Speedwork In February?
- By Paul Moore
- Published February 7, 2012
February might represent the early stages of the base phase of training, but it is also a good time to start thinking about speed (contrary to what other people might say).
Written By Matt Fitzgerald
Traditional methodology in endurance sports training forbids speed work during the “base phase” of training. Athletes are supposed to train exclusively at low intensities at this time and wait until the race season begins to start working on speed. But standard practices in speed training are evolving. Tim Crowley, Jarrod Shoemaker’s coach is part of the new guard.
“I believe that, with the exception of a week off or so following the last race of the season, some form of speed should be included in every training week, year- round,” Crowley says.
It is wintertime in New England. The lakes are frozen. It’s hard to even imagine doing a triathlon. Jarrod Shoemaker’s first race of the year is many weeks away, and yet here he is, sprinting full speed up a hill near his home in Maynard, Massachusetts.
The rationale is pretty simple: Triathletes need to develop speed to get the best possible results in races. When they remove speed training from their regimen in the winter, they lose the “snap” they gained over the summer, leaving them at square one when the next race season rolls around. Whereas if they keep speed training in their programme over the winter, they can actually build on the gains they made during the summer.
“Use it or lose it,” Crowley says.
But wait a minute. Isn’t this a recipe for burnout? After all, the reason endurance athletes have traditionally avoided speed work during base training is that high- intensity exercise is stressful, so athletes need a break from it now and then.

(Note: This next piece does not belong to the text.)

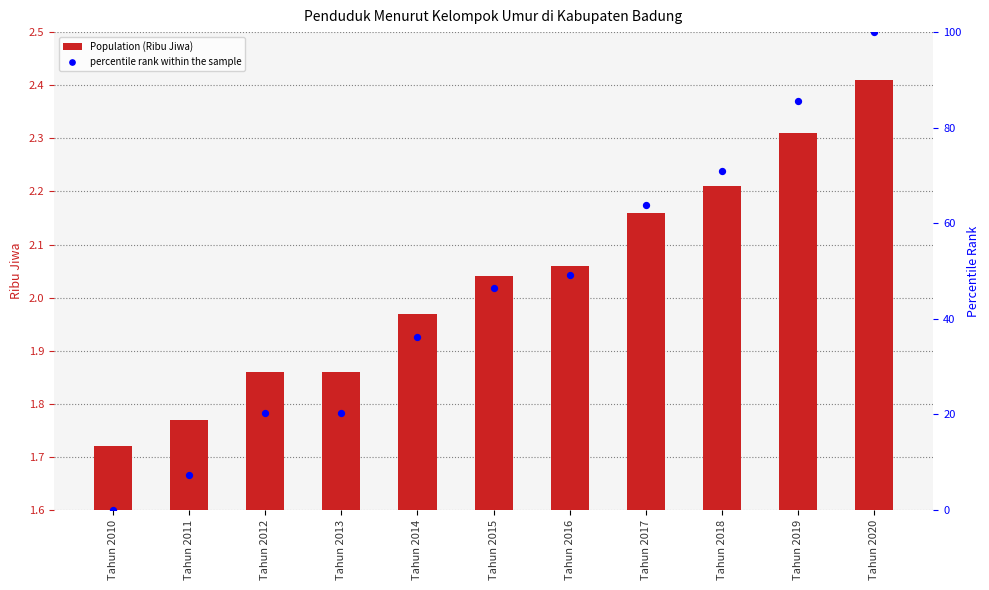

What are all the series names shown in the legend?

Population (Ribu Jiwa), percentile rank within the sample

Crowley and other coaches in the new guard are not advocating a uniform approach to speed training throughout the year, however. Instead they have their athletes perform a very small amount of speed training during the winter that allows them to maintain their speed without the stress doled out by the challenging track workouts to come in the racing season.
“Off-season speed work for me is not the traditional speed training in which an athlete flogs himself at the track, for example running 16 times 400 metres,” says Cliff English, whose roster of elite triathletes includes Tim O’Donnell and T.J. Tollakson. “It’s more about keeping the nervous system and fast-twitch muscle fibres tuned up for quickness.”